According to the IMF, the SDR is an international reserve asset it has created to supplement the official reserves of its member countries.
“The SDR is not a currency. It is a potential claim on the freely usable currencies of IMF members. As such, SDRs can provide a country with liquidity. A basket of currencies defines the SDR: the US dollar, Euro, Chinese Yuan, Japanese Yen, and the British Pound,” it said on its website.
In a statement copied to Ghana Business News, Ms Kristalina Georgieva, the Managing Director of the Fund was quoted saying, “The largest allocation of Special Drawing Rights (SDRs) in history—about $650 billion—comes into effect today. The allocation is a significant shot in the arm for the world and, if used wisely, a unique opportunity to combat this unprecedented crisis.
“The SDR allocation will provide additional liquidity to the global economic system – supplementing countries’ foreign exchange reserves and reducing their reliance on more expensive domestic or external debt. Countries can use the space provided by the SDR allocation to support their economies and step up their fight against the crisis,” she added.
The Fund indicates that SDRs are being distributed to countries in proportion to their quota shares in the IMF. This means about $275 billion is going to emerging and developing countries, of which low-income countries will receive about $21 billion – equivalent to as much as six per cent of GDP in some cases.
“SDRs are a precious resource and the decision on how best to use them rests with our member countries. For SDRs to be deployed for the maximum benefit of member countries and the global economy, those decisions should be prudent and well-informed,” Ms Georgieva said.
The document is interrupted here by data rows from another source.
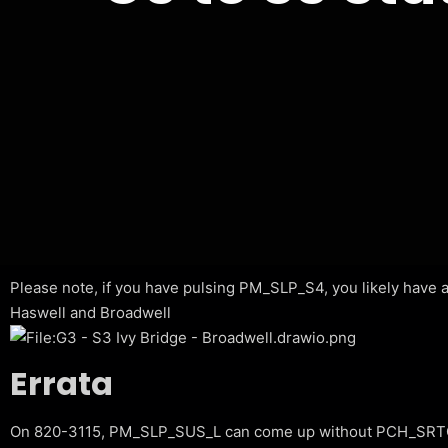
Please note, if you have pulsing PM_SLP_S4, you likely have a 
Haswell and Broadwell
Errata
On 820-3115, PM_SLP_SUS_L can come up without PCH_SRTC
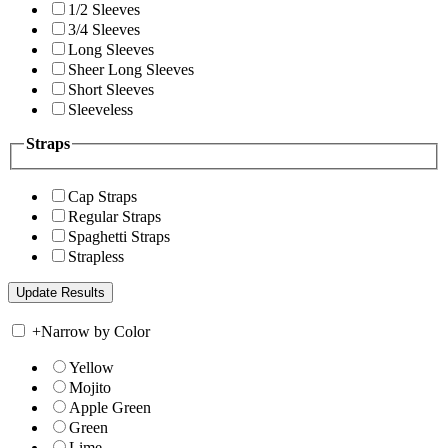
1/2 Sleeves
3/4 Sleeves
Long Sleeves
Sheer Long Sleeves
Short Sleeves
Sleeveless
Straps
Cap Straps
Regular Straps
Spaghetti Straps
Strapless
+
Narrow by Color
Yellow
Mojito
Apple Green
Green
Lime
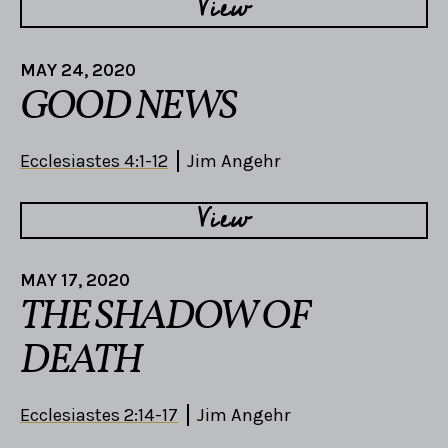
View
MAY 24, 2020
GOOD NEWS
Ecclesiastes 4:1-12
Jim Angehr
View
MAY 17, 2020
THE SHADOW OF
DEATH
Ecclesiastes 2:14-17
Jim Angehr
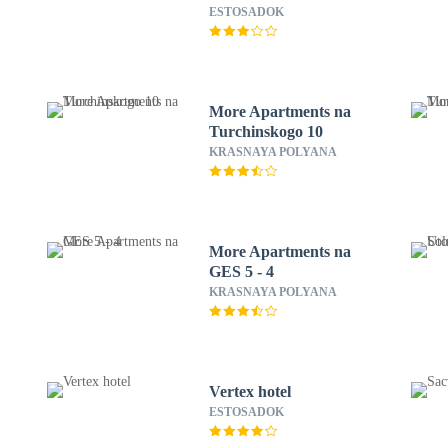
ESTOSADOK
More Apartments na
Turchinskogo 10
KRASNAYA POLYANA
More Apartments na
GES 5 - 4
KRASNAYA POLYANA
Vertex hotel
ESTOSADOK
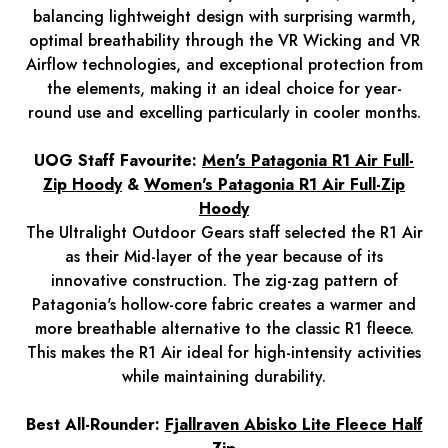
balancing lightweight design with surprising warmth,
optimal breathability through the VR Wicking and VR
Airflow technologies, and exceptional protection from
the elements, making it an ideal choice for year-
round use and excelling particularly in cooler months.
UOG Staff Favourite:
Men's Patagonia R1 Air Full-
Zip Hood
y
&
Women's Patagonia R1 Air Full-Zip
Hoody
The Ultralight Outdoor Gears staff selected the R1 Air
as their Mid-layer of the year because of its
innovative construction. The zig-zag pattern of
Patagonia's hollow-core fabric creates a warmer and
more breathable alternative to the classic R1 fleece.
This makes the R1 Air ideal for high-intensity activities
while maintaining durability.
Best All-Rounder:
Fjallraven Abisko Lite Fleece Half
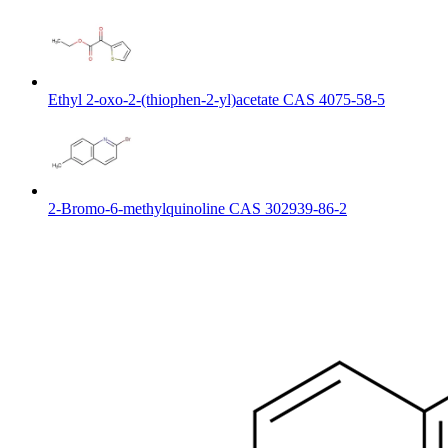
Ethyl 2-oxo-2-(thiophen-2-yl)acetate CAS 4075-58-5
2-Bromo-6-methylquinoline CAS 302939-86-2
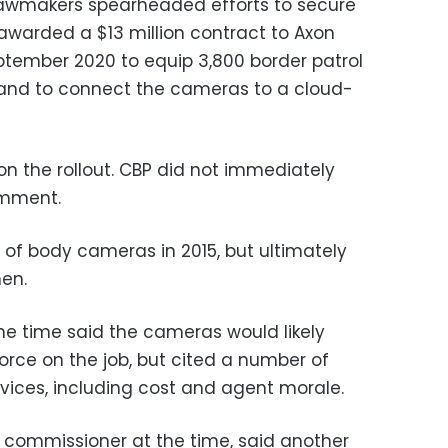
 lawmakers spearheaded efforts to secure
warded a $13 million contract to Axon
eptember 2020 to equip 3,800 border patrol
and to connect the cameras to a cloud-
 the rollout. CBP did not immediately
omment.
 of body cameras in 2015, but ultimately
en.
e time said the cameras would likely
orce on the job, but cited a number of
vices, including cost and agent morale.
P commissioner at the time, said another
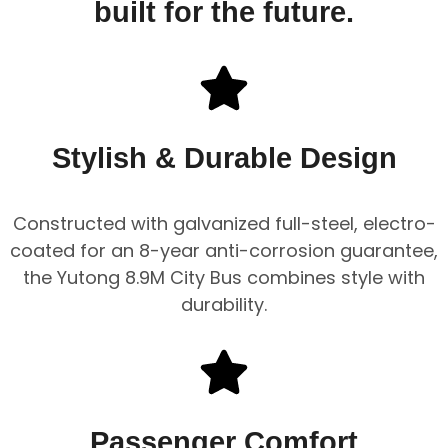
built for the future.
Stylish & Durable Design
Constructed with galvanized full-steel, electro-
coated for an 8-year anti-corrosion guarantee,
the Yutong 8.9M City Bus combines style with
durability.
Passenger Comfort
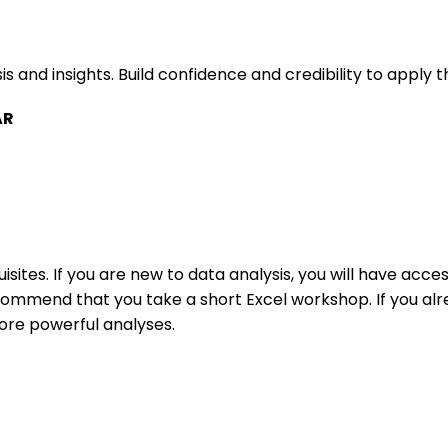
and insights. Build confidence and credibility to apply this
AR
isites. If you are new to data analysis, you will have acc
mmend that you take a short Excel workshop. If you alre
more powerful analyses.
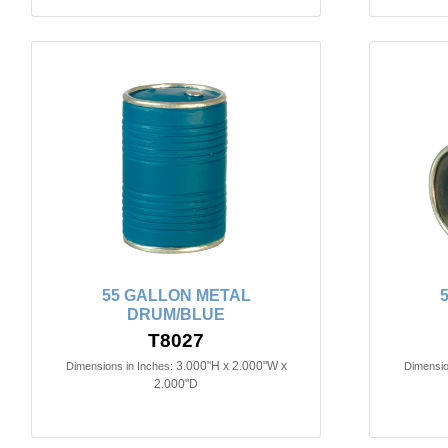
55 GALLON METAL
DRUM/BLUE
T8027
3.000"H x 2.000"W x
Dimensions in Inches:
Dimensio
2.000"D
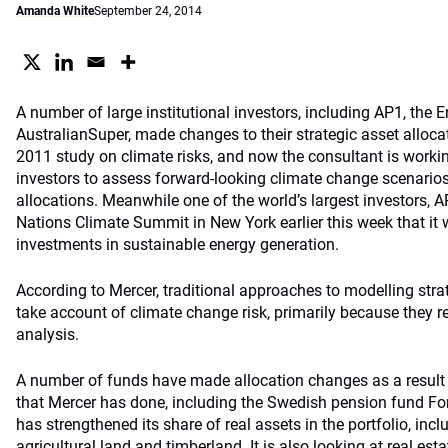
Amanda White
September 24, 2014
A number of large institutional investors, including AP1, th
AustralianSuper, made changes to their strategic asset allocat
2011 study on climate risks, and now the consultant is workin
investors to assess forward-looking climate change scenarios 
allocations. Meanwhile one of the world’s largest investors, 
Nations Climate Summit in New York earlier this week that it 
investments in sustainable energy generation.
According to Mercer, traditional approaches to modelling strate
take account of climate change risk, primarily because they re
analysis.
A number of funds have made allocation changes as a result 
that Mercer has done, including the Swedish pension fund F
has strengthened its share of real assets in the portfolio, incl
agricultural land and timberland. It is also looking at real est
The IMF MD, notes that to support countries, and help ensure transparency and accountability, the Fund is providing a framework for assessing the macroeconomic implications of the new allocation, its statistical treatment and governance, and how it might affect debt sustainability. It will also provide regular updates on all SDR holdings, transactions, and trading – including a follow-up report on the use of SDRs in two years’ time.
“To magnify the benefits of this allocation, the IMF is encouraging voluntary channeling of some SDRs from countries with strong external positions to countries most in need. Over the past 16 months, some members have already pledged to lend US$24bn, including US$15 billion from their existing SDRs, to the IMF’s Poverty Reduction and Growth Trust, which provides concessional loans to low-income countries. This is just a start, and the IMF will continue to work with our members to build on this effort.
“The IMF is also engaging with its member countries on the possibility of a new Resilience and Sustainability Trust, which could use channeled SDRs to help the most vulnerable countries with structural transformation, including confronting climate-related challenges. Another possibility could be to channel SDRs to support lending by multilateral development banks,” she added.